Public accounts committee chairman Margaret Hodge said one department - transport - was using 70% of its salary outgoings in this way.
She added that government should focus more on developing "in-house skills".
But Cabinet Secretary Sir Gus O'Donnell said consultants were needed to make large-scale projects possible.
During a committee hearing Ms Hodge, a Labour MP, said the Department for Education's spending on outside experts accounted for more than half its salary costs.
She added that the figure for both the Home Office and the Department for Energy and Climate Change was above 40%.
Ms Hodge said there had been "countless reports over the years, all of which say that we should try and grow the competency within the civil service in ICT and project management" but added that this had not happened
'Buying in experience'
She told the committee: "For every £10 spent in the Home Office on staff costs, £4 is spent on consultants. It's crazy."
Sir Gus, who is head of the home Civil Service, said the government had a "grow-your-own" scheme in place to develop its own IT development skills and its ability to manage large projects.
But it was important to use firms on a short-term basis, so that departments were not left with a long-term salary cost.
Sir Gus cited examples such as the 2012 Olympics and the now-abandoned national ID cards scheme, which the last Labour administration had planned to bring in.
He said: "It's important to buy in skills for jobs with a particular start and finish date. The right use is if it fits is where there's a skills gap and we are buying in some experience from outside...
"There are lots of circumstances where we need to get people in that we need for a while and then they go."
With many consultants being much better paid than civil servants, it was often preferable to use them in the short term, Sir Gus said.
He added: "We are probably at a competitive disadvantage for [recruiting] more senior ICT and management staff and that's a reality."
While some "fast stream" trainee civil servants were being trained to focus on managing short-term projects, it would "take 10 years to get them through".

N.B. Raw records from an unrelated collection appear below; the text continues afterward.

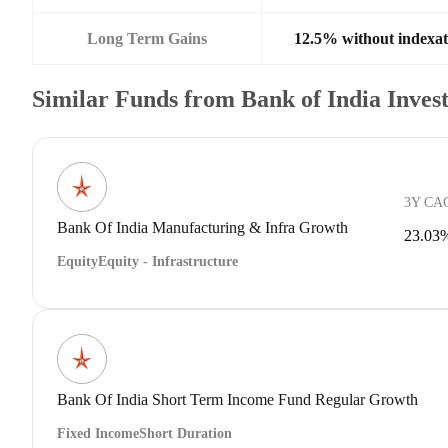
Long Term Gains
12.5% without indexat
Similar Funds from Bank of India Inve
3Y CA
Bank Of India Manufacturing & Infra Growth
23.03
Equity
Equity - Infrastructure
Bank Of India Short Term Income Fund Regular Growth
Fixed Income
Short Duration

Sir Gus said: "What changed at the election is the desire of the incoming government to become much more centralised and take control these things right from the centre...
"They've stopped a lot of past projects... We've stopped a lot of expenditure in marketing. Paid-for advertising has gone."
Conservative MP Jo Johnson asked whether arm's length bodies set up by government were having their spending monitored properly, arguing: "It appears to me this is a complete black hole."
But Sir Gus replied: "The whole point about these bodies is they were set up by government to be much more independent of government."